> [Work to be completed] In the entries that follow, how many lines hold "Adhesive"? Nothing but the number is expected.
### Record set
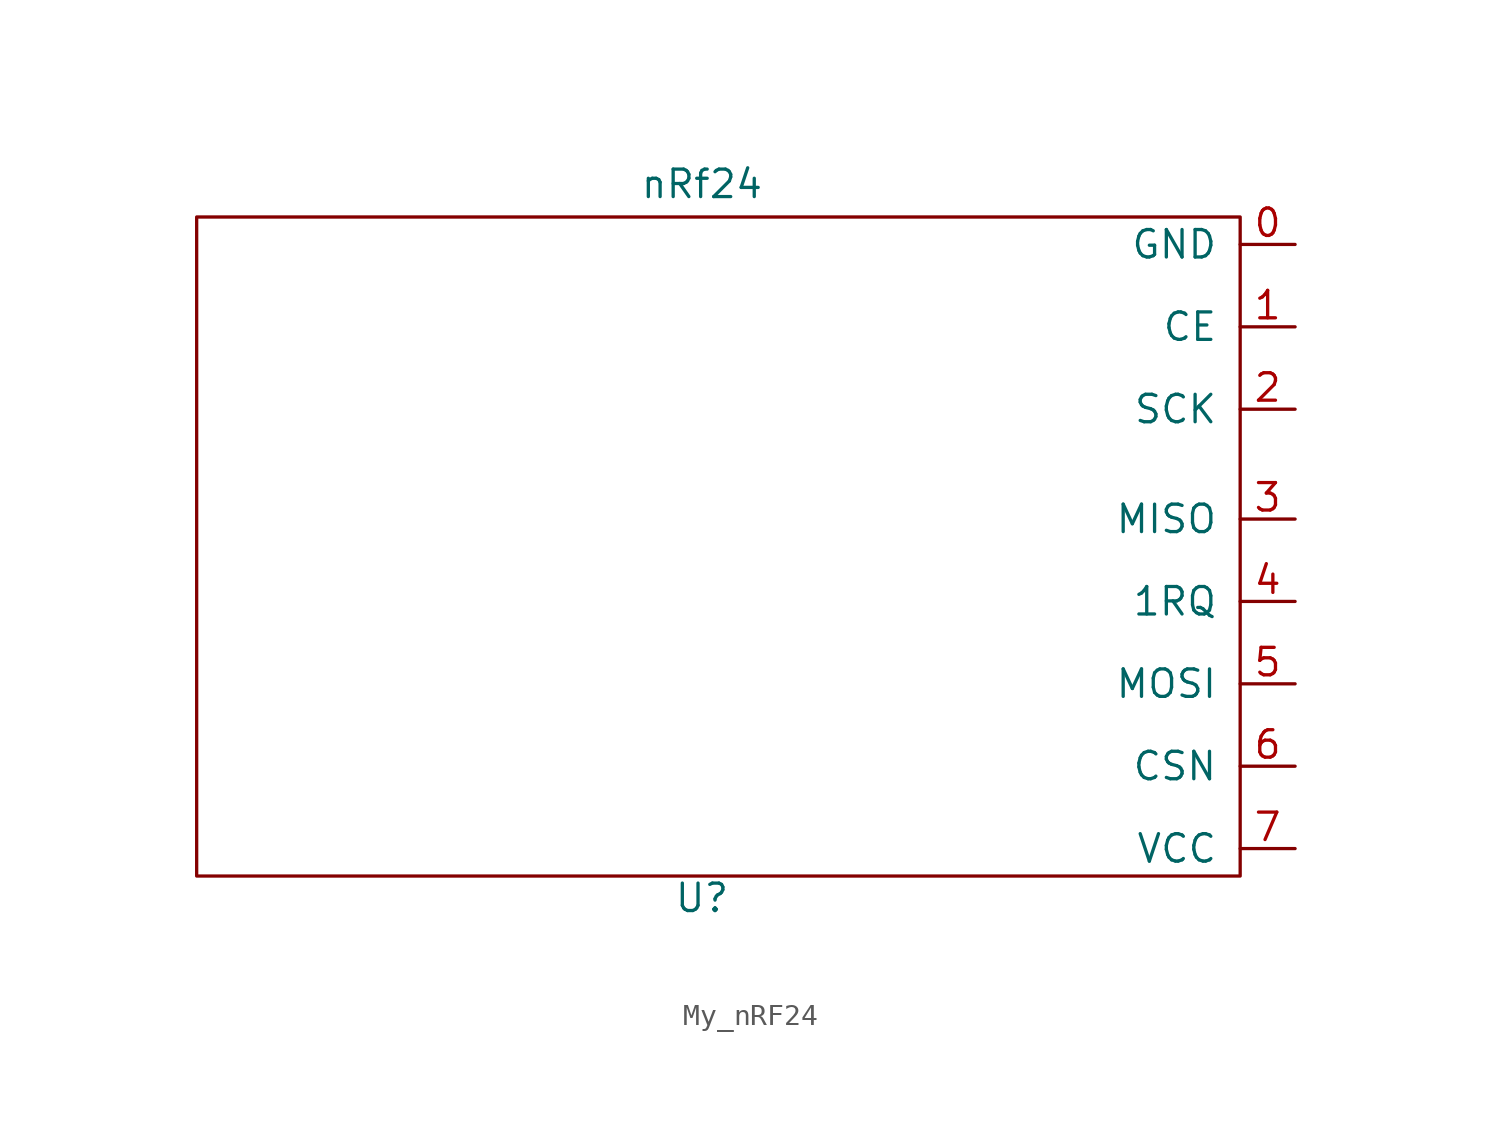
<source format=kicad_sym>
(kicad_symbol_lib
  (version 20241209)
  (generator "kicad_symbol_editor")
  (generator_version "9.0")
  (symbol "My_nRF24"
    (pin_names
      (offset 1.016))
    (property "Reference" "U"
      (at 20.828 -9.906 0)
      (effects (font (size 1.27 1.27))))
    (property "Value" "nRf24"
      (at 20.828 23.114 0)
      (effects (font (size 1.27 1.27))))
    (symbol "My_nRF24_0_1"
      (rectangle (start -2.54 21.59) (end 45.72 -8.89) (stroke (width 0) (type default)) (fill (type none))))
    (symbol "My_nRF24_1_1"
      (pin input line (at 48.26 20.32 180) (length 2.54) (name "GND" (effects (font (size 1.27 1.27)))) (number "0" (effects (font (size 1.27 1.27)))))
      (pin input line (at 48.26 16.51 180) (length 2.54) (name "CE" (effects (font (size 1.27 1.27)))) (number "1" (effects (font (size 1.27 1.27)))))
      (pin input line (at 48.26 12.7 180) (length 2.54) (name "SCK" (effects (font (size 1.27 1.27)))) (number "2" (effects (font (size 1.27 1.27)))))
      (pin input line (at 48.26 7.62 180) (length 2.54) (name "MISO" (effects (font (size 1.27 1.27)))) (number "3" (effects (font (size 1.27 1.27)))))
      (pin input line (at 48.26 3.81 180) (length 2.54) (name "1RQ" (effects (font (size 1.27 1.27)))) (number "4" (effects (font (size 1.27 1.27)))))
      (pin input line (at 48.26 0 180) (length 2.54) (name "MOSI" (effects (font (size 1.27 1.27)))) (number "5" (effects (font (size 1.27 1.27)))))
      (pin input line (at 48.26 -3.81 180) (length 2.54) (name "CSN" (effects (font (size 1.27 1.27)))) (number "6" (effects (font (size 1.27 1.27)))))
      (pin input line (at 48.26 -7.62 180) (length 2.54) (name "VCC" (effects (font (size 1.27 1.27)))) (number "7" (effects (font (size 1.27 1.27))))))))
</source>
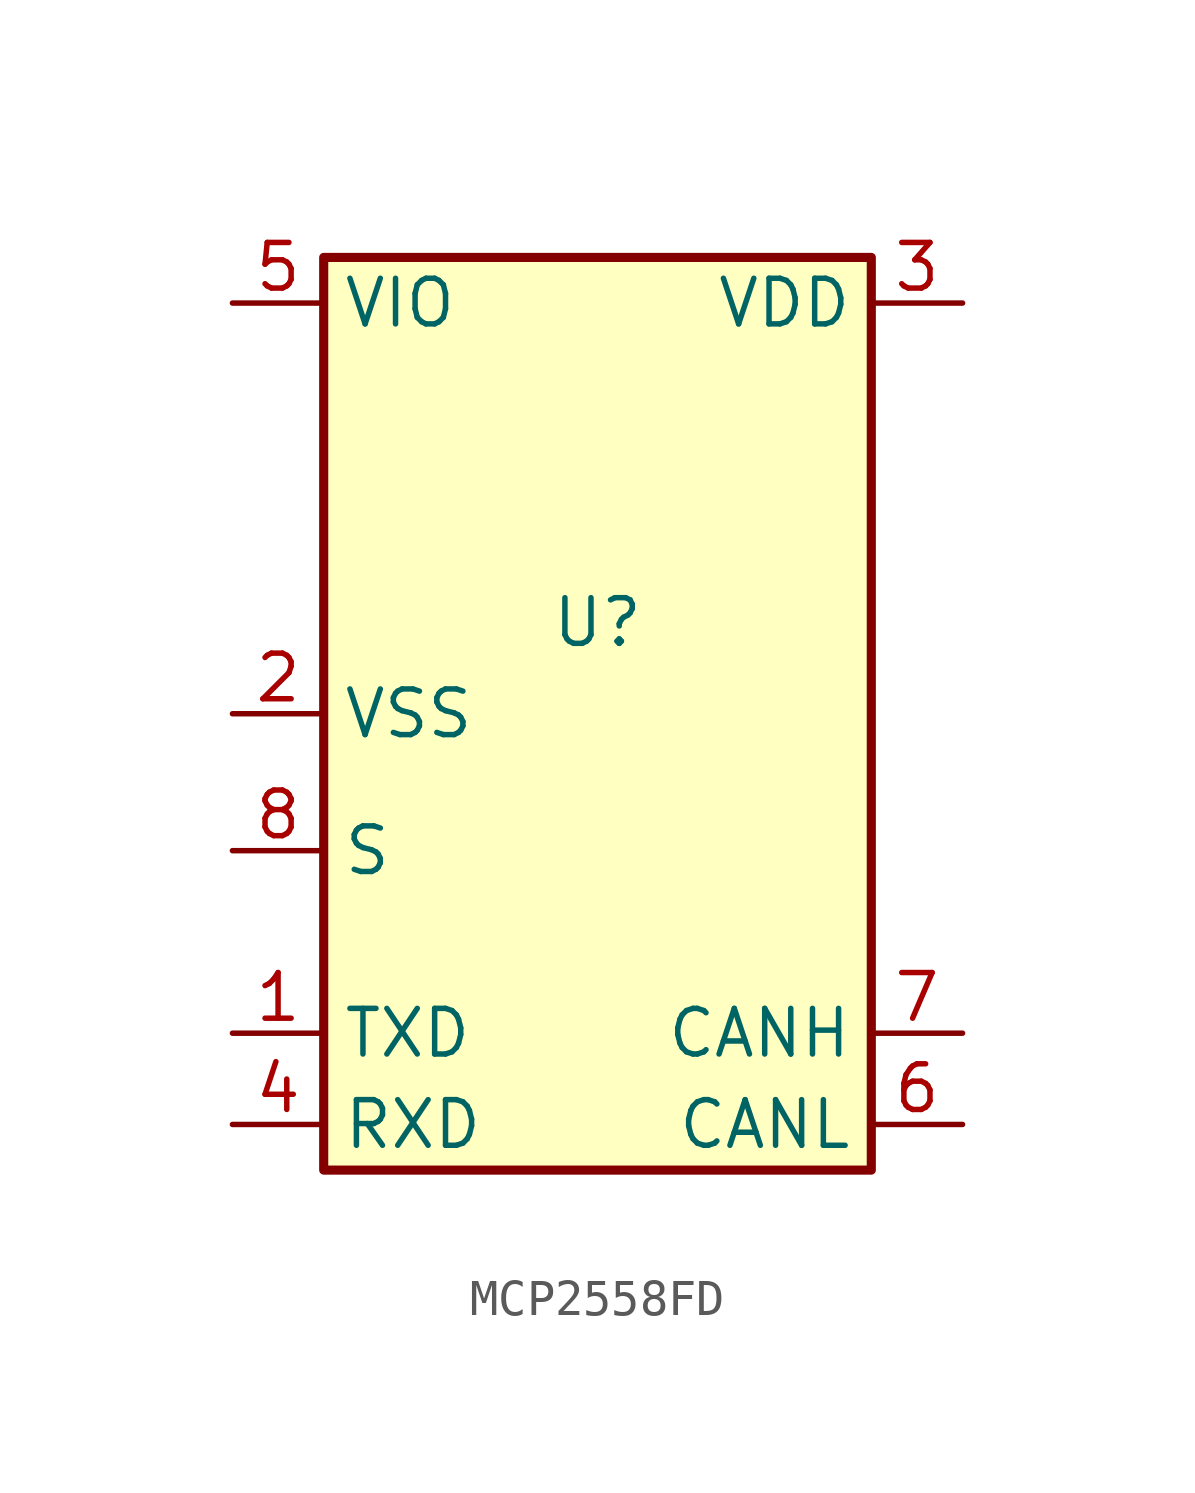
<source format=kicad_sym>
(kicad_symbol_lib
  (version 20231120)
  (generator "kicad_symbol_editor")
  (generator_version "8.0")
  (symbol "MCP2558FD"
    (property "Reference" "U"
      (at 10.16 13.97 0)
      (effects (font (size 1.27 1.27))))
    (property "Value" ""
      (at 10.16 13.97 0)
      (effects (font (size 1.27 1.27))))
    (symbol "MCP2558FD_1_1"
      (rectangle (start 2.54 24.13) (end 17.78 -1.27) (stroke (width 0.254) (type default)) (fill (type background)))
      (pin input line (at 0 2.54 0) (length 2.54) (name "TXD" (effects (font (size 1.27 1.27)))) (number "1" (effects (font (size 1.27 1.27)))))
      (pin input line (at 0 11.43 0) (length 2.54) (name "VSS" (effects (font (size 1.27 1.27)))) (number "2" (effects (font (size 1.27 1.27)))))
      (pin input line (at 20.32 22.86 180) (length 2.54) (name "VDD" (effects (font (size 1.27 1.27)))) (number "3" (effects (font (size 1.27 1.27)))))
      (pin input line (at 0 0 0) (length 2.54) (name "RXD" (effects (font (size 1.27 1.27)))) (number "4" (effects (font (size 1.27 1.27)))))
      (pin input line (at 0 22.86 0) (length 2.54) (name "VIO" (effects (font (size 1.27 1.27)))) (number "5" (effects (font (size 1.27 1.27)))))
      (pin input line (at 20.32 0 180) (length 2.54) (name "CANL" (effects (font (size 1.27 1.27)))) (number "6" (effects (font (size 1.27 1.27)))))
      (pin input line (at 20.32 2.54 180) (length 2.54) (name "CANH" (effects (font (size 1.27 1.27)))) (number "7" (effects (font (size 1.27 1.27)))))
      (pin input line (at 0 7.62 0) (length 2.54) (name "S" (effects (font (size 1.27 1.27)))) (number "8" (effects (font (size 1.27 1.27))))))))
</source>
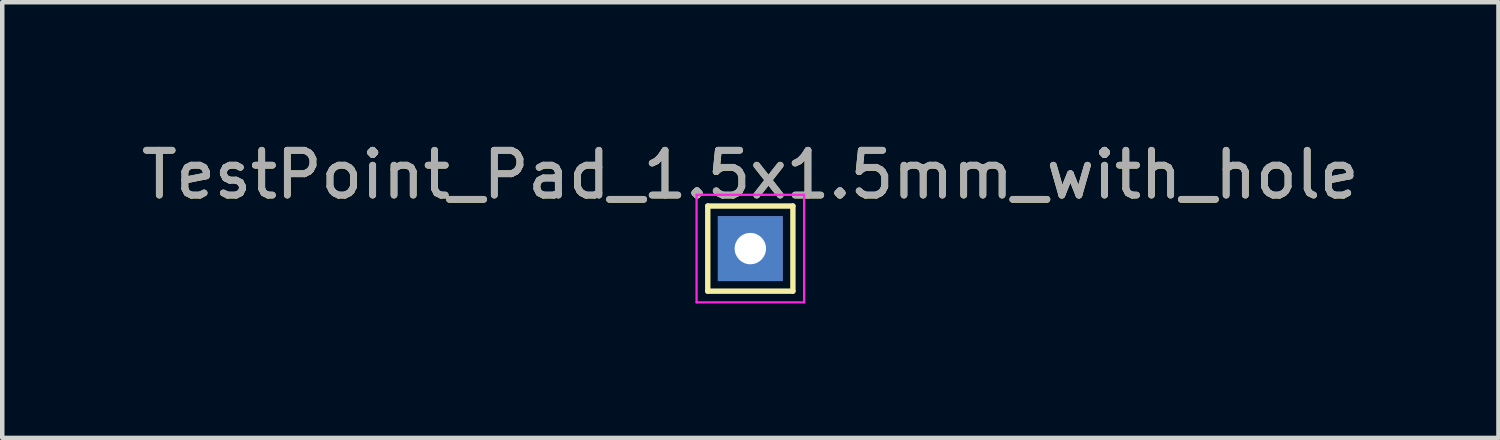
<source format=kicad_pcb>
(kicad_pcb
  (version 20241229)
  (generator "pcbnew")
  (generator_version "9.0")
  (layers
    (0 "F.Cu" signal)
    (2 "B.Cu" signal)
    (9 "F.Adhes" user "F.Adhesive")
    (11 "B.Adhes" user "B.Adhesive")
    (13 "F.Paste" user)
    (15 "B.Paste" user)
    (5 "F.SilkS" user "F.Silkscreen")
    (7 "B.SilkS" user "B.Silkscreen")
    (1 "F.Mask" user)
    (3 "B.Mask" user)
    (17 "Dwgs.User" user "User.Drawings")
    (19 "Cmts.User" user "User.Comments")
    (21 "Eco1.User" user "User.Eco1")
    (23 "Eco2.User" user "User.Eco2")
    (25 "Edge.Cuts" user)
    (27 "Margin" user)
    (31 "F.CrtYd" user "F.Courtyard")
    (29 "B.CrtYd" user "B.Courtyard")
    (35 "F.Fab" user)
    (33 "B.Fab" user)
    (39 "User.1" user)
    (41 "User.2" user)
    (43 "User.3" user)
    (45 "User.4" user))
  (footprint "TestPoint_Pad_1.5x1.5mm_with_hole"
    (layer "F.Cu")
    (at 13.696 2.498)
    (property "Reference" "TestPoint_Pad_1.5x1.5mm_with_hole" (at 0 -1.648 0) (layer "F.SilkS") (effects (font (size 1 1) (thickness 0.15))))
    (attr exclude_from_pos_files exclude_from_bom)
    (fp_line (start -0.95 -0.95) (end 0.95 -0.95) (stroke (width 0.12) (type solid)) (layer "F.SilkS"))
    (fp_line (start -0.95 0.95) (end -0.95 -0.95) (stroke (width 0.12) (type solid)) (layer "F.SilkS"))
    (fp_line (start 0.95 -0.95) (end 0.95 0.95) (stroke (width 0.12) (type solid)) (layer "F.SilkS"))
    (fp_line (start 0.95 0.95) (end -0.95 0.95) (stroke (width 0.12) (type solid)) (layer "F.SilkS"))
    (fp_line (start -1.2 -1.2) (end -1.2 1.2) (stroke (width 0.05) (type solid)) (layer "F.CrtYd"))
    (fp_line (start -1.2 -1.2) (end 1.2 -1.2) (stroke (width 0.05) (type solid)) (layer "F.CrtYd"))
    (fp_line (start 1.2 1.2) (end -1.2 1.2) (stroke (width 0.05) (type solid)) (layer "F.CrtYd"))
    (fp_line (start 1.2 1.2) (end 1.2 -1.2) (stroke (width 0.05) (type solid)) (layer "F.CrtYd"))
    (fp_text user "${REFERENCE}" (at 0 -1.65 0) (layer "F.Fab") (effects (font (size 1 1) (thickness 0.15))))
    (pad "1" thru_hole rect (at 0 0) (size 1.45 1.45) (drill 0.7) (layers "*.Cu" "*.Mask")))
  (gr_rect
    (start -3 -3)
    (end 30.393 6.723)
    (stroke (width 0.1) (type default))
    (fill no)
    (layer "Edge.Cuts")))
</source>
######
> [Written response] 2